To minimize the risk of insolvency by the Account Bank, the Fund and the lender may specify in the Facility documents that the Collateral Account be held only at an institution meeting specified criteria (an “Eligible Institution”). Generally, the Eligible Institution must hold a minimum threshold dollar amount in capital reserves, possess maximum FDIC deposit insurance coverage, be subject to state or federal regulatory oversight and receive minimum credit ratings from approved ratings agencies. Similarly, where the Account Bank is located outside of the United States, the Facility documents may require the Account Bank to satisfy certain requirements, including minimum credit ratings.
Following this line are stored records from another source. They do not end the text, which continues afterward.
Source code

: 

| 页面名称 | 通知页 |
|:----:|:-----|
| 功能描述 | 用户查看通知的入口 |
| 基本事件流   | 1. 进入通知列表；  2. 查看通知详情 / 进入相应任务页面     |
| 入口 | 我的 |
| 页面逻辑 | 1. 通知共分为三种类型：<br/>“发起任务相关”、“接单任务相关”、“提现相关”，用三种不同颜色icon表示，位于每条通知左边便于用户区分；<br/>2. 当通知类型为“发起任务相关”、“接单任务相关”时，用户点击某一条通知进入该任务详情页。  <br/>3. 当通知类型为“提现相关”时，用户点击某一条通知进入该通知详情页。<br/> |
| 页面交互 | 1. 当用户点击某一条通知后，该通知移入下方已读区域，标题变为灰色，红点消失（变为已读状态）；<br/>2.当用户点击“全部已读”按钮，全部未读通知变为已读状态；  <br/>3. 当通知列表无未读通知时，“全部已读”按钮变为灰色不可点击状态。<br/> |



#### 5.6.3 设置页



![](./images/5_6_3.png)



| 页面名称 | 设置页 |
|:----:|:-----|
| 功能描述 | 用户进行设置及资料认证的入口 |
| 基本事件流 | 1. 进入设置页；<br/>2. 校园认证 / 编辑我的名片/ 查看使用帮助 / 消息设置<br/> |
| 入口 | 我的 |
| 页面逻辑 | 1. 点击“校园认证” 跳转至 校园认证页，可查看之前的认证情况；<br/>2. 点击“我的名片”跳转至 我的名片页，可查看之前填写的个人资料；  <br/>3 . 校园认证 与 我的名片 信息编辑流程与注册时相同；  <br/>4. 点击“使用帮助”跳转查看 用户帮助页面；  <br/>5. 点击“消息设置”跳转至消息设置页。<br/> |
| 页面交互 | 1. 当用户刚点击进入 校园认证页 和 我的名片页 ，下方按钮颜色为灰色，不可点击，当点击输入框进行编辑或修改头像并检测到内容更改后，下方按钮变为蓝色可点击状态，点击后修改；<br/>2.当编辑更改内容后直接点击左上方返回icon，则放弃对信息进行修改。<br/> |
III. Collateral Account Monitoring

Timely and accurate financial reporting enables the lender to monitor the financial condition of the Fund and the status of the Facility’s collateral. For this reason, the Facility documents may require the Fund to agree to promptly deliver information relating to the collateral, including capital call notices, notices of transfers, investor downgrades and similar requirements. To enhance its ability to effectively monitor the collateral within the Collateral Account, the lender may require electronic account access or periodic delivery of account statements by the Fund. In the event the Fund fails to provide the information requested, the Control Agreement should include language providing the Fund’s consent to the Account Bank’s delivery of such information directly to the lender.

Conclusion

While the suggestions for drafting and best practices contained in this Legal Update may assist a lender in mitigating certain problems associated with Collateral Accounts in Facilities, the facts and circumstances of each Facility may call for variations of any approach suggested above. For this reason, each lender or other secured party should confer with experienced counsel to ensure that the applicable Facility documents and Control Agreement are drafted to address its specific needs in addition to the risks for lenders relating to Collateral Accounts.

 


 

1 Under NY UCC § 9-314, security interests in deposit accounts are perfected when the secured party establishes control of the collateral and remain perfected only as long as the lender continues to have control.

2 For further discussion on default remedies, see “Default Remedies under Subscription Credit Facilities: Guide to the Foreclosure Process” in the Mayer Brown Fund Finance Market Review, Spring 2018.